Alternator Charging Problems

Alternator charging problems can occur in five general areas:

  • Battery failure, causing too much draw from the alternator, which causes overheating and imminent failure.
  • A loose alternator belt causing slippage.
  • Too much draw or having accessory equipment such as a stereo amplifier that requires higher amperage than the alternator can supply on a continuous basis.
  • Corroded wires or the wrong size wires being used, causing high resistance and resulting in a voltage drop.
  • Voltage regulator problems causing an over or under charge condition.

A battery that has a bad cell will not be able to take a complete charge and has a continuous voltage drain. This happens as a battery gets older or was discharged too low too many times. When this happens the engine will labor when started and sounds like the battery is low, usually after the car was at rest for several hours. A battery with a bad cell will cause the alternator to work much harder to continuously attempt to charge the battery, which causes the alternator to overheat and fail.

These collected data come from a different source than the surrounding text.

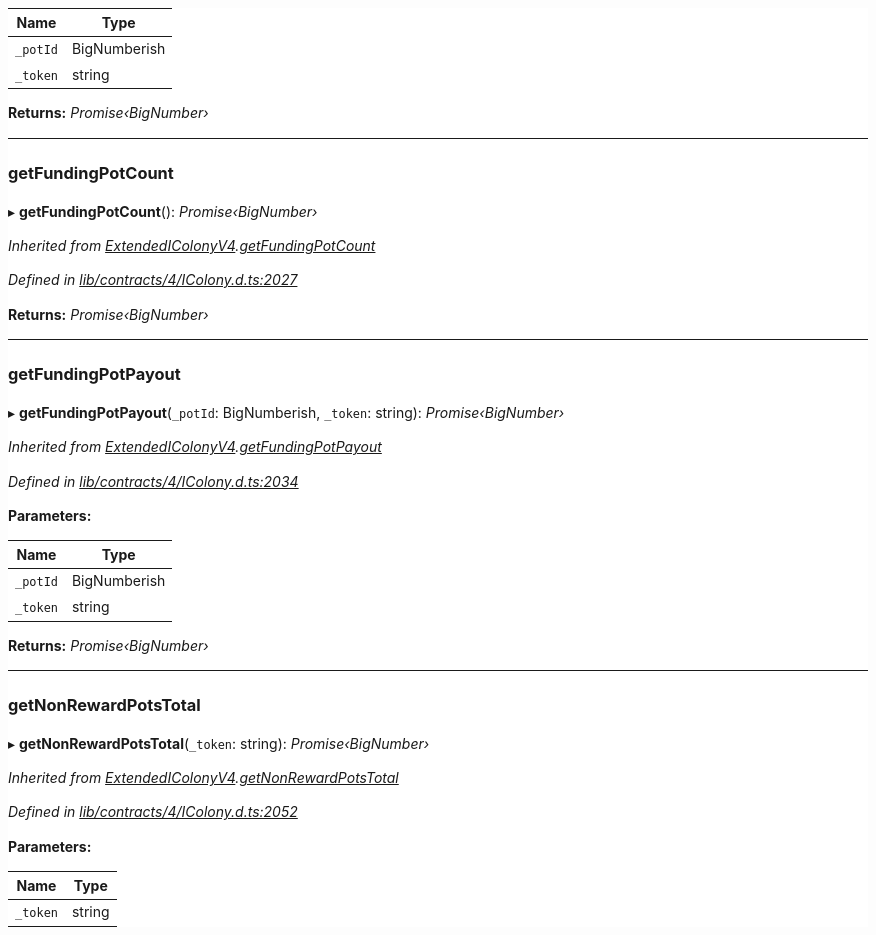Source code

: Name | Type |
------ | ------ |
`_potId` | BigNumberish |
`_token` | string |

**Returns:** *Promise‹BigNumber›*

___

###  getFundingPotCount

▸ **getFundingPotCount**(): *Promise‹BigNumber›*

*Inherited from [ExtendedIColonyV4](_src_clients_colony_colonyclientv4_.extendedicolonyv4.md).[getFundingPotCount](_src_clients_colony_colonyclientv4_.extendedicolonyv4.md#getfundingpotcount)*

*Defined in [lib/contracts/4/IColony.d.ts:2027](https://github.com/JoinColony/colonyJS/blob/3e623ff/lib/contracts/4/IColony.d.ts#L2027)*

**Returns:** *Promise‹BigNumber›*

___

###  getFundingPotPayout

▸ **getFundingPotPayout**(`_potId`: BigNumberish, `_token`: string): *Promise‹BigNumber›*

*Inherited from [ExtendedIColonyV4](_src_clients_colony_colonyclientv4_.extendedicolonyv4.md).[getFundingPotPayout](_src_clients_colony_colonyclientv4_.extendedicolonyv4.md#getfundingpotpayout)*

*Defined in [lib/contracts/4/IColony.d.ts:2034](https://github.com/JoinColony/colonyJS/blob/3e623ff/lib/contracts/4/IColony.d.ts#L2034)*

**Parameters:**

Name | Type |
------ | ------ |
`_potId` | BigNumberish |
`_token` | string |

**Returns:** *Promise‹BigNumber›*

___

###  getNonRewardPotsTotal

▸ **getNonRewardPotsTotal**(`_token`: string): *Promise‹BigNumber›*

*Inherited from [ExtendedIColonyV4](_src_clients_colony_colonyclientv4_.extendedicolonyv4.md).[getNonRewardPotsTotal](_src_clients_colony_colonyclientv4_.extendedicolonyv4.md#getnonrewardpotstotal)*

*Defined in [lib/contracts/4/IColony.d.ts:2052](https://github.com/JoinColony/colonyJS/blob/3e623ff/lib/contracts/4/IColony.d.ts#L2052)*

**Parameters:**

Name | Type |
------ | ------ |
`_token` | string |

A loose alternator belt will cause the alternator to slip, especially when a heavier draw is placed on the alternator, such as turning a stereo on or the headlights and air conditioning.

An alternator is always installed from the factory with just the right amount of amperage output, which is compatible with the equipment installed in the car. The addition of a stereo amplifier or another accessory that requires more amperage than the alternator is able to produce on a continuous basis will cause charging problems. Ultimately it can cause the alternator to fail.

Corroded wires are a cause of low voltage, causing a slow charge rate. The positive or negative cable at the battery are the prime suspects. A corroded cable will cause excessive resistance in the wire, which causes the voltage drop. Too small a wire will do the same thing. Wires come in different gauges for different loads. For example, if a 16-gauge wire is used for a radiator fan, which draws 20 amps. The voltage will drop due to the resistance. The wire gets extremely hot, causing a possible fire. Loose connections can also cause excessive resistance or a loose ground wire.

The voltage regulator in the alternator can fail and result in low alternator output. A failure in the diodes will cause a similar problem. Alternator output should be checked to diagnose this particular problem.